What Pilates understood about breathing

And why the rest of fitness is catching up.

Breathwork certification programs have exploded in 2024 and 2025, targeting personal trainers, yoga teachers, and coaches across disciplines. What was once informal —something athletes did but rarely talked about — is now being systematized across fitness disciplines like cycling studios and HYROX training camps.

And one method in particular might have prepared millions of people to understand how much it matters: Pilates.

The Pilates advantage: breath as foundation

For decades, Pilates has been one of the few mainstream fitness methods that explicitly teaches breath control. Instructors cue inhales and exhales with every movement to shift away from shallow, chest-driven breaths. As students learn the Pilates breath, they start to feel how much their posture, stability, and muscle activation change when breathing becomes part of the work.

Much of what people describe as feeling “more toned” after Pilates comes from learning a breathing pattern that stabilizes the spine and recruits the deep core. And that awareness doesn’t stay in the studio. Once you’ve felt how breath reshapes the way you move, it may become easier to catch yourself slipping back into shallow, collapsed breathing.

Breathwork beyond performance

The breathwork showing up in running protocols and HYROX training camps isn’t just about learning to go faster — it’s about learning control. Runners use nasal breathing and CO2 tolerance training to manage fatigue. HYROX athletes use breathwork to regulate between efforts. Strength athletes use breath cues to maintain stability under load.

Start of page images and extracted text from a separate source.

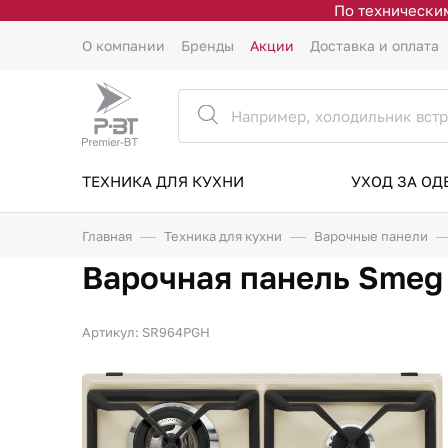
По техническим
О компании
Бренды
Акции
Доставка и оплата
ТЕХНИКА ДЛЯ КУХНИ
УХОД ЗА О
Главная
Техника для кухни
Варочные панели
Варочная панель Sme
Артикул: SR964PGH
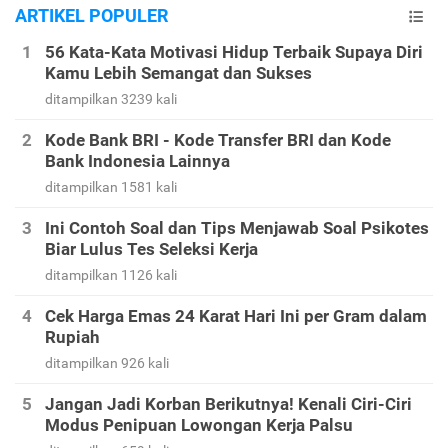
ARTIKEL POPULER
56 Kata-Kata Motivasi Hidup Terbaik Supaya Diri
Kamu Lebih Semangat dan Sukses
ditampilkan 3239 kali
Kode Bank BRI - Kode Transfer BRI dan Kode
Bank Indonesia Lainnya
ditampilkan 1581 kali
Ini Contoh Soal dan Tips Menjawab Soal Psikotes
Biar Lulus Tes Seleksi Kerja
ditampilkan 1126 kali
Cek Harga Emas 24 Karat Hari Ini per Gram dalam
Rupiah
ditampilkan 926 kali
Jangan Jadi Korban Berikutnya! Kenali Ciri-Ciri
Modus Penipuan Lowongan Kerja Palsu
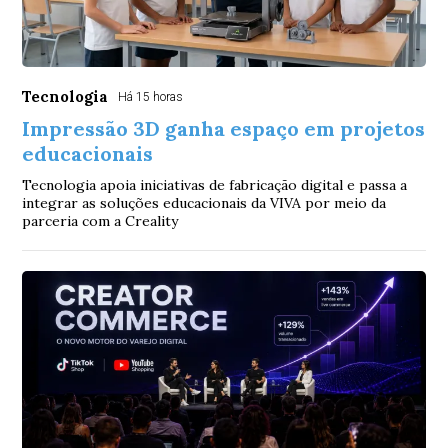
Tecnologia
Há 15 horas
Impressão 3D ganha espaço em projetos
educacionais
Tecnologia apoia iniciativas de fabricação digital e passa a
integrar as soluções educacionais da VIVA por meio da
parceria com a Creality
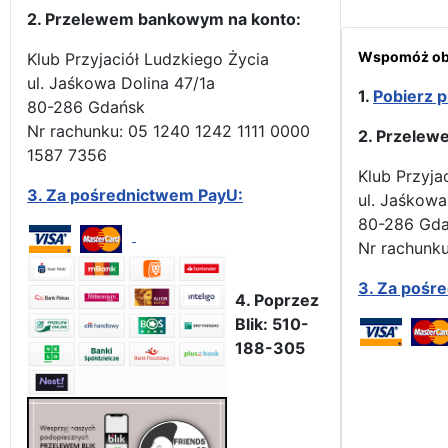
2. Przelewem bankowym na konto:
Wspomóż obr
Klub Przyjaciół Ludzkiego Życia
ul. Jaśkowa Dolina 47/1a
1.
Pobierz p
80-286 Gdańsk
Nr rachunku: 05 1240 1242 1111 0000
2. Przelew
1587 7356
Klub Przyja
3.
Za pośrednictwem PayU:
ul. Jaśkowa
80-286 Gd
Nr rachunku
3.
Za pośr
4. Poprzez
Blik: 510-
188-305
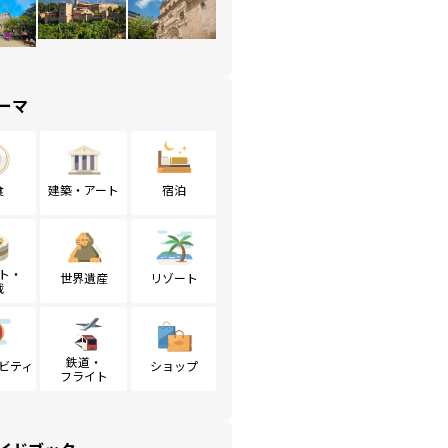
ーマ
食
建築・アート
宿泊
ト・
世界遺産
リゾート
戦
鉄道・
ビティ
ショップ
フライト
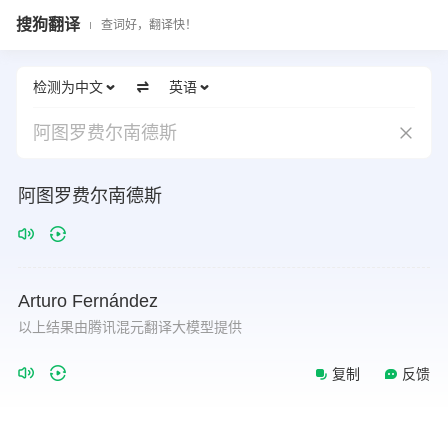
搜狗翻译
查词好，翻译快！
检测为中文
英语
阿图罗费尔南德斯
阿图罗费尔南德斯
Arturo
Fernández
以上结果由腾讯混元翻译大模型提供
复制
反馈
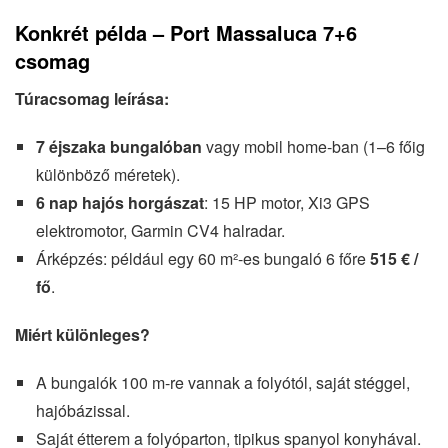
Konkrét példa – Port Massaluca 7+6
csomag
Túracsomag leírása:
7 éjszaka bungalóban
vagy mobil home-ban (1–6 főig
különböző méretek).
6 nap hajós horgászat
: 15 HP motor, Xi3 GPS
elektromotor, Garmin CV4 halradar.
Árképzés: például egy 60 m²-es bungaló 6 főre
515 € /
fő
.
Miért különleges?
A bungalók 100 m-re vannak a folyótól, saját stéggel,
hajóbázissal.
Saját étterem a folyóparton, tipikus spanyol konyhával.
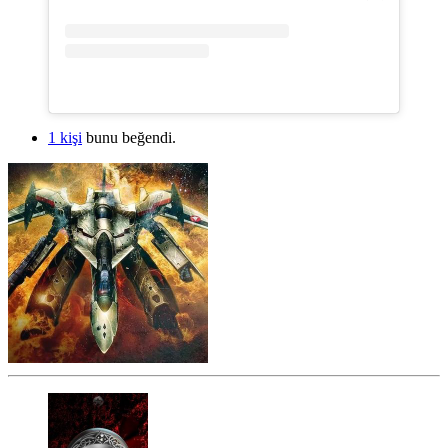
1 kişi
bunu beğendi.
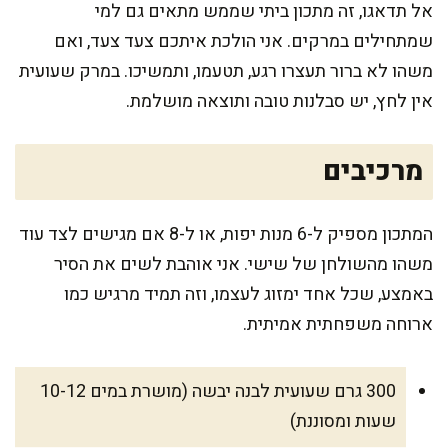
אל תדאגו, זה מתכון ביתי שממש מתאים גם למי
שמתחילים במרקים. אני הולכת איתכם צעד צעד, ואם
משהו לא ברור תעצרו רגע, תטעמו, ותמשיכו. במרק שעועית
אין לחץ, יש סבלנות טובה ותוצאה מושלמת.
מרכיבים
המתכון מספיק ל-6 מנות יפות, או ל-8 אם מגישים לצד עוד
משהו מהשולחן של שישי. אני אוהבת לשים את הסיר
באמצע, שכל אחד ימזוג לעצמו, וזה תמיד מרגיש כמו
ארוחה משפחתית אמיתית.
300 גרם שעועית לבנה יבשה (מושרת במים 10-12
שעות ומסוננת)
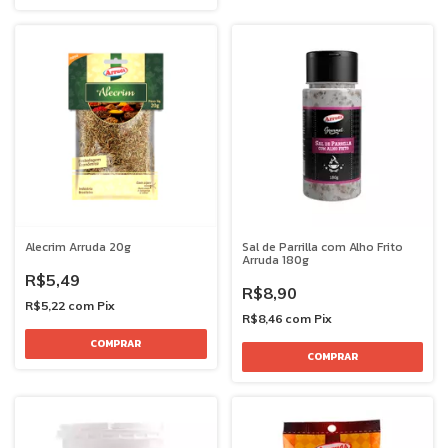
Alecrim Arruda 20g
Sal de Parrilla com Alho Frito
Arruda 180g
R$5,49
R$8,90
R$5,22
com
Pix
R$8,46
com
Pix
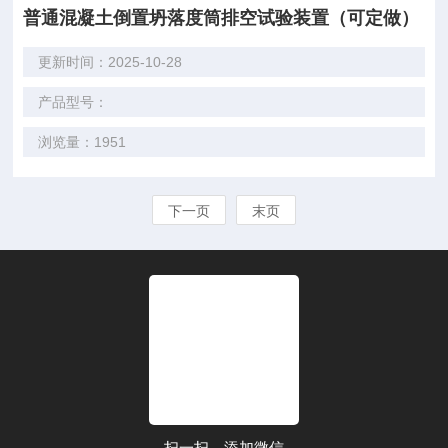
普通混凝土倒置坍落度筒排空试验装置（可定做）
更新时间：2025-10-28
产品型号：
浏览量：1951
下一页
末页
扫一扫，添加微信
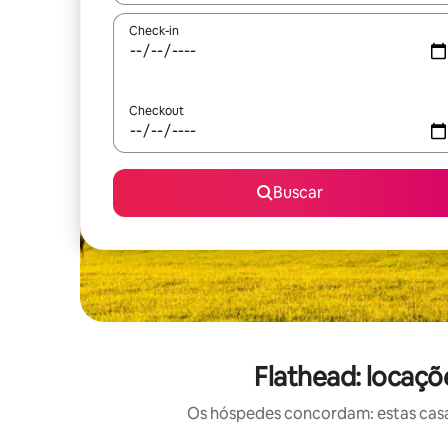
Check-in
Checkout
Buscar
Flathead: locaçõ
Os hóspedes concordam: estas casas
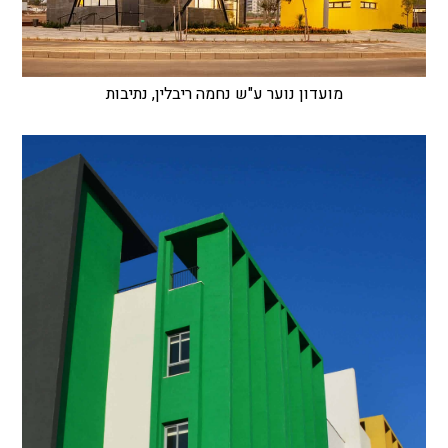
מועדון נוער ע"ש נחמה ריבלין, נתיבות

Breath affects heart rate, CO₂ buildup, recovery, and how much control you keep over your trunk and posture under fatigue. The control you build in training can then apply everywhere else — how you manage stress, stay composed under pressure, or think clearly during physical (and psychological) stress.

Why it matters

The shift toward low-impact, body-awareness training created space for this conversation. As more people prioritize moving better over moving harder, breathwork becomes less abstract and more functional. Pilates didn’t invent it, but it has helped normalize the idea that breath isn’t passive — it’s a tool. Now, more athletes across disciplines are applying it to their own training.